WRITTEN REQUEST -
Copy the naming lines for every one of the items below, keeping each word and letter unchanged.

Collected data entries
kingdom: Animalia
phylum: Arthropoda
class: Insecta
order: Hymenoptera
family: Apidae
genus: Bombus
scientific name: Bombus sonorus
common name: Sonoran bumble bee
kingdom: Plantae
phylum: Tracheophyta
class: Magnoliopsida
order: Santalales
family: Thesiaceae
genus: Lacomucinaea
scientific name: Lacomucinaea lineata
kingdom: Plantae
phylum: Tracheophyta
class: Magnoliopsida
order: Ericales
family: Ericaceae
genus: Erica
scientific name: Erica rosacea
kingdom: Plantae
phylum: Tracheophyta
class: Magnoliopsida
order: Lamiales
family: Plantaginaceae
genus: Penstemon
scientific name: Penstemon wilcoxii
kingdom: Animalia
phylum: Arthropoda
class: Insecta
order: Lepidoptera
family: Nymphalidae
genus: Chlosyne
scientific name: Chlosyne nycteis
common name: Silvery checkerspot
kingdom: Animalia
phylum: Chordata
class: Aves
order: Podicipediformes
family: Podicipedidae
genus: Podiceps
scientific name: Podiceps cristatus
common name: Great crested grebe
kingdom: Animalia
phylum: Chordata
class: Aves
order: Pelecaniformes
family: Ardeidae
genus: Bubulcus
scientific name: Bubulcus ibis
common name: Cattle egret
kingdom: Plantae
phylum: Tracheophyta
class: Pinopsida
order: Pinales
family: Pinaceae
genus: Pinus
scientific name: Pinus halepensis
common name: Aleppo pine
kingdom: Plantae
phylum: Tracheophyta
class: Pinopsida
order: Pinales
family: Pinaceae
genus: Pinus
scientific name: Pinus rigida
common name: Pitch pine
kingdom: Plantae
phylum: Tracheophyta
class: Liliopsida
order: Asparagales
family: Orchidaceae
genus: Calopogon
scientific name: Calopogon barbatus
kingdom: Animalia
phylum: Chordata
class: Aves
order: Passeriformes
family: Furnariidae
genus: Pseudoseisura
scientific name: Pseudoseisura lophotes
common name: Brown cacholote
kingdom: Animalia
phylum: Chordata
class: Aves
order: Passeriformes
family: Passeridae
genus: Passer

OUTPUT BELOW -
kingdom: Animalia
phylum: Arthropoda
class: Insecta
order: Hymenoptera
family: Apidae
genus: Bombus
scientific name: Bombus sonorus
common name: Sonoran bumble bee
kingdom: Plantae
phylum: Tracheophyta
class: Magnoliopsida
order: Santalales
family: Thesiaceae
genus: Lacomucinaea
scientific name: Lacomucinaea lineata
kingdom: Plantae
phylum: Tracheophyta
class: Magnoliopsida
order: Ericales
family: Ericaceae
genus: Erica
scientific name: Erica rosacea
kingdom: Plantae
phylum: Tracheophyta
class: Magnoliopsida
order: Lamiales
family: Plantaginaceae
genus: Penstemon
scientific name: Penstemon wilcoxii
kingdom: Animalia
phylum: Arthropoda
class: Insecta
order: Lepidoptera
family: Nymphalidae
genus: Chlosyne
scientific name: Chlosyne nycteis
common name: Silvery checkerspot
kingdom: Animalia
phylum: Chordata
class: Aves
order: Podicipediformes
family: Podicipedidae
genus: Podiceps
scientific name: Podiceps cristatus
common name: Great crested grebe
kingdom: Animalia
phylum: Chordata
class: Aves
order: Pelecaniformes
family: Ardeidae
genus: Bubulcus
scientific name: Bubulcus ibis
common name: Cattle egret
kingdom: Plantae
phylum: Tracheophyta
class: Pinopsida
order: Pinales
family: Pinaceae
genus: Pinus
scientific name: Pinus halepensis
common name: Aleppo pine
kingdom: Plantae
phylum: Tracheophyta
class: Pinopsida
order: Pinales
family: Pinaceae
genus: Pinus
scientific name: Pinus rigida
common name: Pitch pine
kingdom: Plantae
phylum: Tracheophyta
class: Liliopsida
order: Asparagales
family: Orchidaceae
genus: Calopogon
scientific name: Calopogon barbatus
kingdom: Animalia
phylum: Chordata
class: Aves
order: Passeriformes
family: Furnariidae
genus: Pseudoseisura
scientific name: Pseudoseisura lophotes
common name: Brown cacholote
kingdom: Animalia
phylum: Chordata
class: Aves
order: Passeriformes
family: Passeridae
genus: Passer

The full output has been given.